When we talk about a 'radius increase,' we are simply discussing how much longer the radius becomes in a circle. A circle's radius is the distance from its center to any point on its edge. If you start with a radius of 2 meters and increase it to 2.02 meters, the radius has increased by 0.02 meters.
This might seem like a tiny change, but because the circle's area is proportional to the square of the radius, even a small increase in the radius can make a noticeable difference in the area.
Whenever the radius is increased, you should think about how this affects the circle's dimensions and how it might impact calculations like area or circumference.

The area of a circle is calculated using the formula: \[ A = \pi r^2 \] where \( A \) represents the area and \( r \) is the radius of the circle. This formula shows that as the radius changes, the area changes in proportion to the square of that radius.

Let's consider the given example:

• Original radius: 2.00 meters
• New radius: 2.02 meters

First, calculate the original area using the formula: \[ A = \pi (2.00)^2 = 4\pi \text{ m}^2 \] Next, calculate the area with the new, slightly larger radius: \[ A' = \pi (2.02)^2 = 4.0804\pi \text{ m}^2 \] You can see that the area slightly increases due to the squared term in the formula. Small changes in the radius lead to corresponding changes in the area. This exercise should give you a strong grasp of how radius changes affect area.

Once you know the change in area, expressing it as a percentage can help you understand the magnitude of that change relative to the original area.
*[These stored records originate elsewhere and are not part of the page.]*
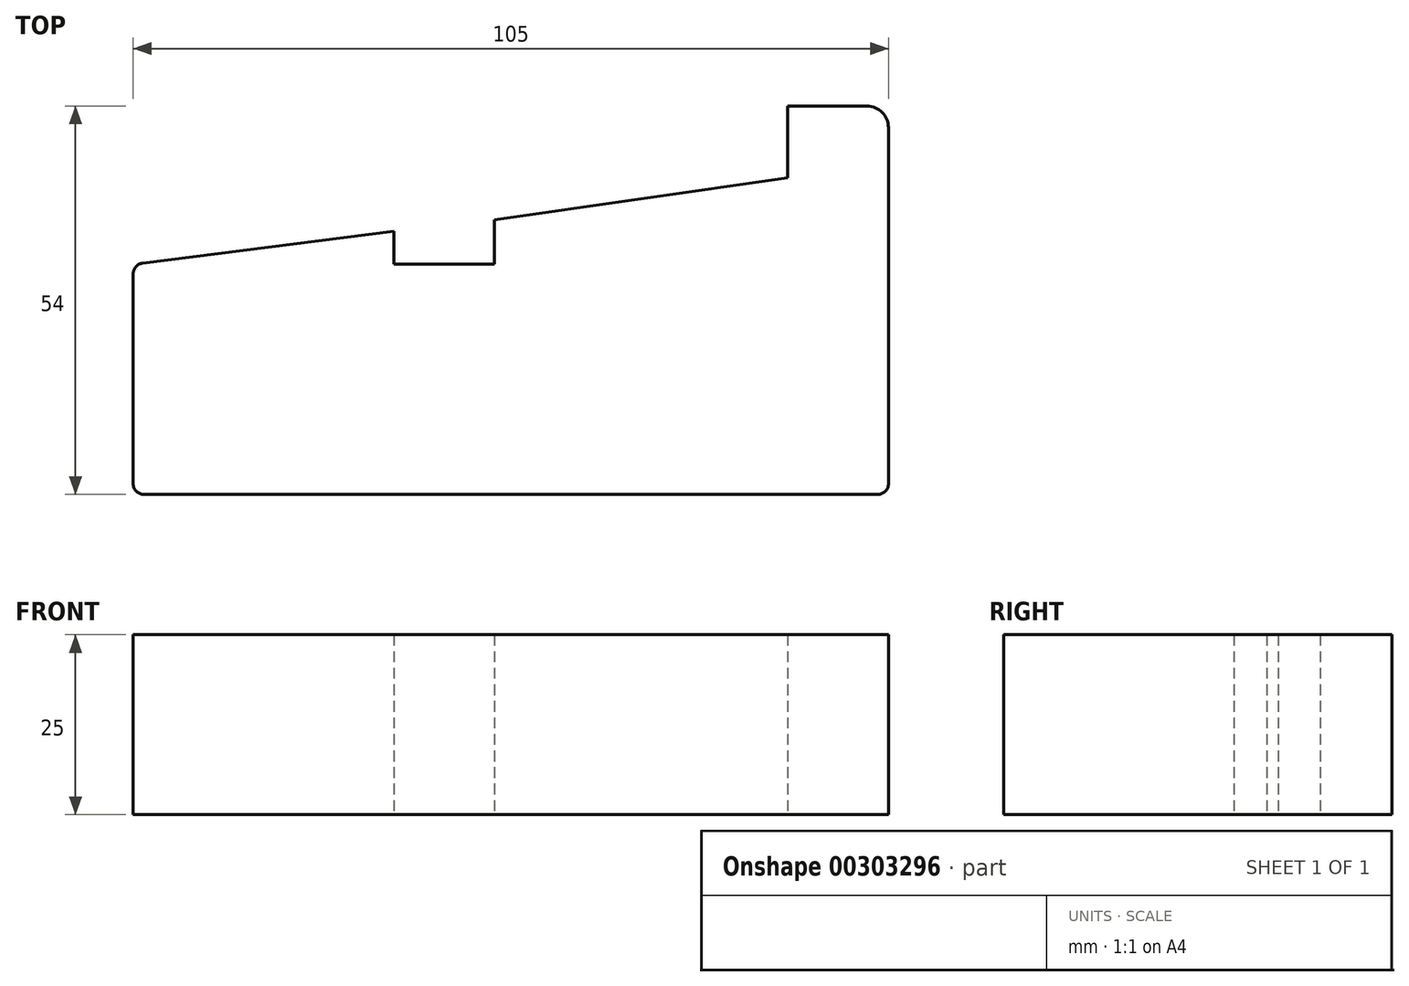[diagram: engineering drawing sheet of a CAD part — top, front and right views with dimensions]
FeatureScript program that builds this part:
annotation { "Feature Type Name" : "Feature", "Feature Type Description" : "" }
export const myFeature = defineFeature(function(context is Context, id is Id, definition is map)
    precondition{}
    {
        {
            var Q0;
            Q0=qCreatedBy(makeId("Top.planeOp"),FACE);
            var sketch = newSketch(context, id + "F0", { "sketchPlane" : qUnion([Q0])});
            skLineSegment(sketch, "E0", {"start": v(-56.33, 30.68) * mm, "end": v(-56.33, 1.5) * mm});
            skLineSegment(sketch, "E1", {"start": v(-54.83, 0) * mm, "end": v(47.17, 0) * mm});
            skLineSegment(sketch, "E2", {"start": v(48.67, 1.5) * mm, "end": v(48.67, 51) * mm});
            skLineSegment(sketch, "E3", {"start": v(45.67, 54) * mm, "end": v(34.67, 54) * mm});
            skLineSegment(sketch, "E4", {"start": v(34.67, 44) * mm, "end": v(34.67, 54) * mm});
            skLineSegment(sketch, "E5", {"start": v(34.67, 44) * mm, "end": v(-6.12, 38.21) * mm});
            skLineSegment(sketch, "E6", {"start": v(-6.12, 38.21) * mm, "end": v(-6.12, 32) * mm});
            skLineSegment(sketch, "E7", {"start": v(-6.12, 32) * mm, "end": v(-20.12, 32) * mm});
            skPoint(sketch, "E8.end.orphan", {"position": v(-55.12, 32) * mm});
            skLineSegment(sketch, "E9", {"start": v(-20.12, 32) * mm, "end": v(-20.12, 36.6) * mm});
            skLineSegment(sketch, "E10", {"start": v(-55.02, 32.17) * mm, "end": v(-20.12, 36.6) * mm});
            skPoint(sketch, "E11.visualSharp", {"position": v(48.67, 54) * mm});
            skArc(sketch, "E11.filletArc", {"start": v(48.67, 51) * mm, "mid": v(47.79, 53.12) * mm, "end": v(45.67, 54) * mm});
            skPoint(sketch, "E12.visualSharp", {"position": v(-56.33, 32) * mm});
            skArc(sketch, "E12.filletArc", {"start": v(-55.02, 32.17) * mm, "mid": v(-55.96, 31.67) * mm, "end": v(-56.33, 30.68) * mm});
            skPoint(sketch, "E13.visualSharp", {"position": v(-56.33, 0) * mm});
            skArc(sketch, "E13.filletArc", {"start": v(-56.33, 1.5) * mm, "mid": v(-55.9, 0.44) * mm, "end": v(-54.83, 0) * mm});
            skPoint(sketch, "E14.visualSharp", {"position": v(48.67, 0) * mm});
            skArc(sketch, "E14.filletArc", {"start": v(47.17, 0) * mm, "mid": v(48.23, 0.44) * mm, "end": v(48.67, 1.5) * mm});
            skSolve(sketch);
        }
        {
            var Q0;
            Q0 = qSketchRegion(id + "F0", true);
            extrude(context, id + "F1", {"entities" : qUnion([Q0]), "depth" : 25 * mm});
        }
    });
Percentage change tells you how much the circle's area has increased or decreased in comparison to its initial size.

Here's how you calculate it:

• First, determine the change in area, \( \Delta A \), which is the difference between the new area and the original area: \[ \Delta A = A' - A = 4.0804\pi - 4\pi = 0.0804\pi \text{ m}^2 \]
• Then, use the formula for percentage change: \[\text{Percentage Change} = \left( \frac{\Delta A}{A} \right) \times 100\% \] Substitute the known values: \[\text{Percentage Change} = \left( \frac{0.0804\pi}{4\pi} \right) \times 100\% = 2.01\% \]

This percentage change tells us that the area of the circle has increased by approximately 2.01% due to the increase in radius. It highlights how small adjustments in the radius can lead to significant changes in the area, especially when expressed in percentage terms.